(Exercise prompt) Using the records provided below, locate and copy each line that contains the word "XXXX".
━━ Data records
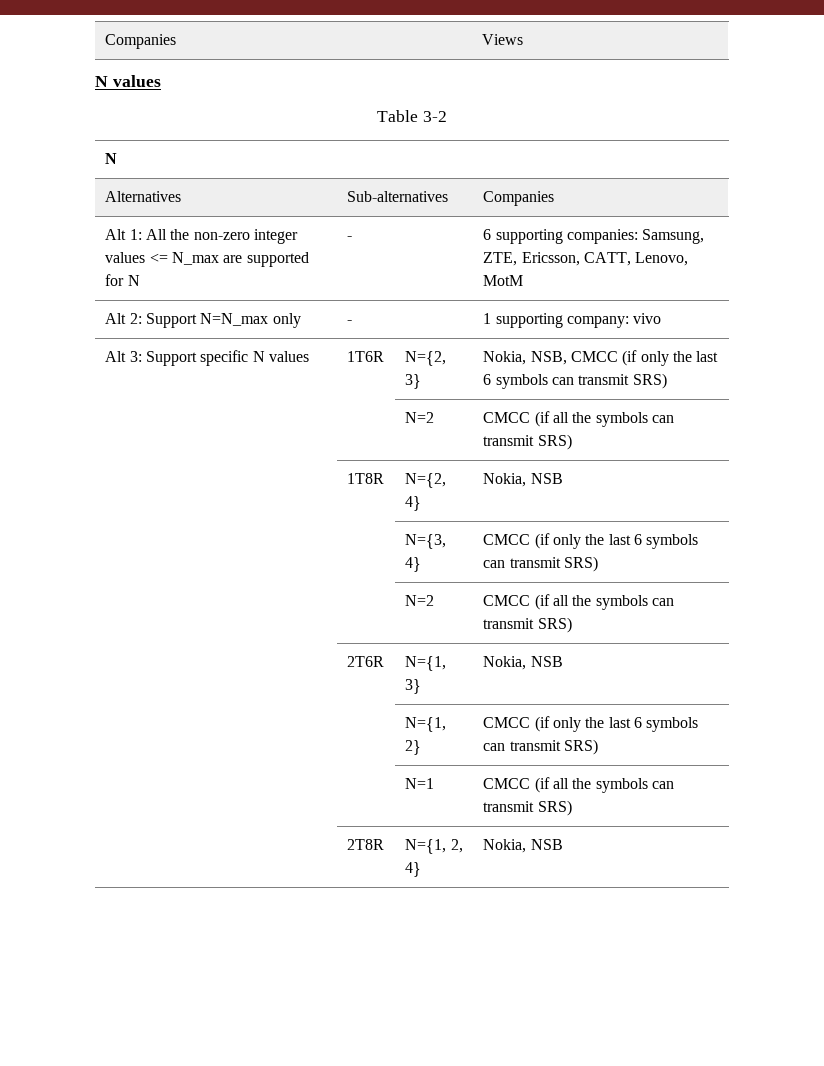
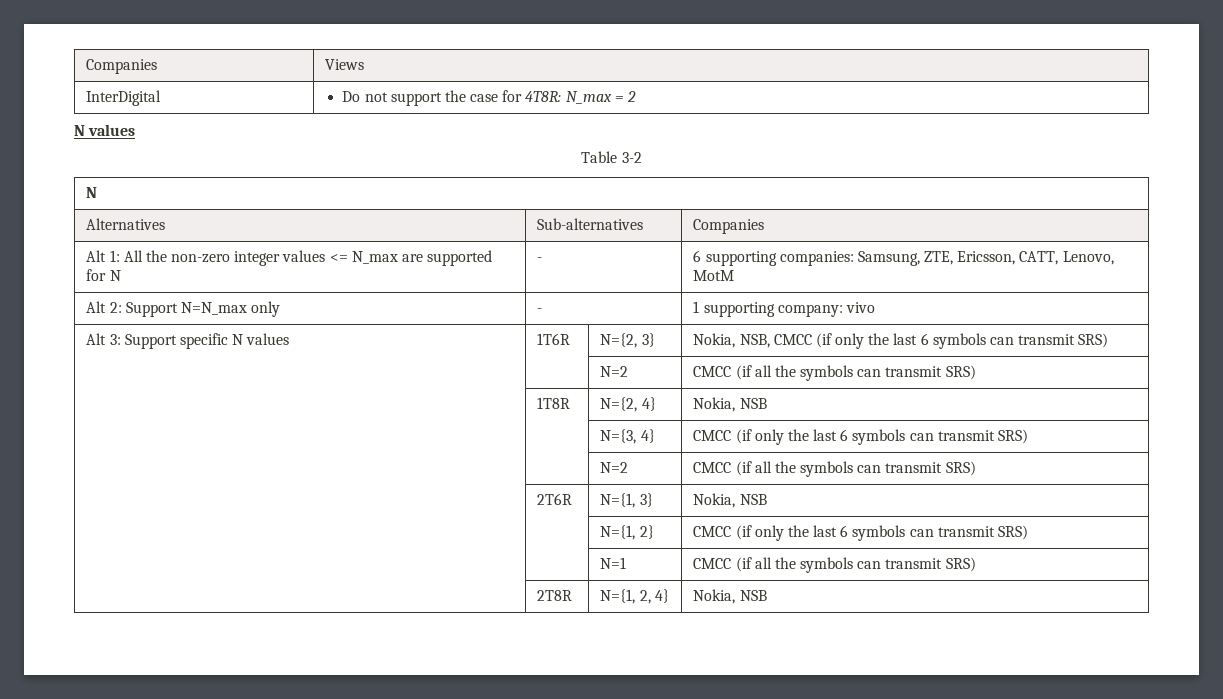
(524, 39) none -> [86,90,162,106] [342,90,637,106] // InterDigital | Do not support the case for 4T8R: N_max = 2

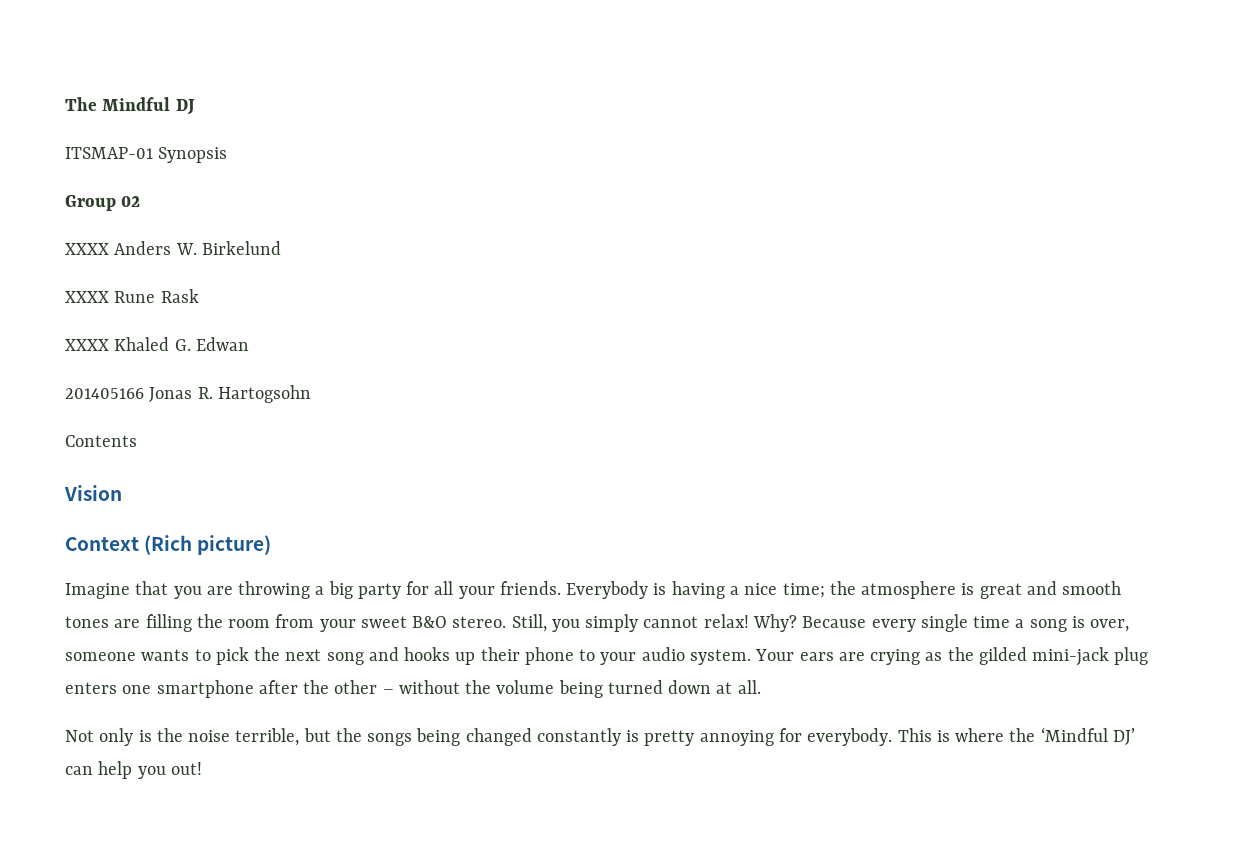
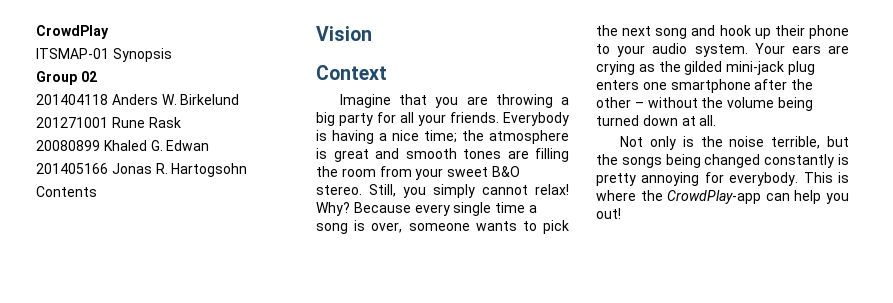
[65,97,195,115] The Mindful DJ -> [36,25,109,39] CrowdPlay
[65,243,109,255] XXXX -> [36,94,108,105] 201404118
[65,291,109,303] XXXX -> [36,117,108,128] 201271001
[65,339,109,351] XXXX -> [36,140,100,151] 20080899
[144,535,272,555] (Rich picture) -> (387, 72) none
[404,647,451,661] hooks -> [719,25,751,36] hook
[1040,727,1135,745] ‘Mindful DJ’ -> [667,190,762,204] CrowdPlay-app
━━━━
(Expected answer)
[65,243,109,255] XXXX -> [36,94,108,105] 201404118
[65,291,109,303] XXXX -> [36,117,108,128] 201271001
[65,339,109,351] XXXX -> [36,140,100,151] 20080899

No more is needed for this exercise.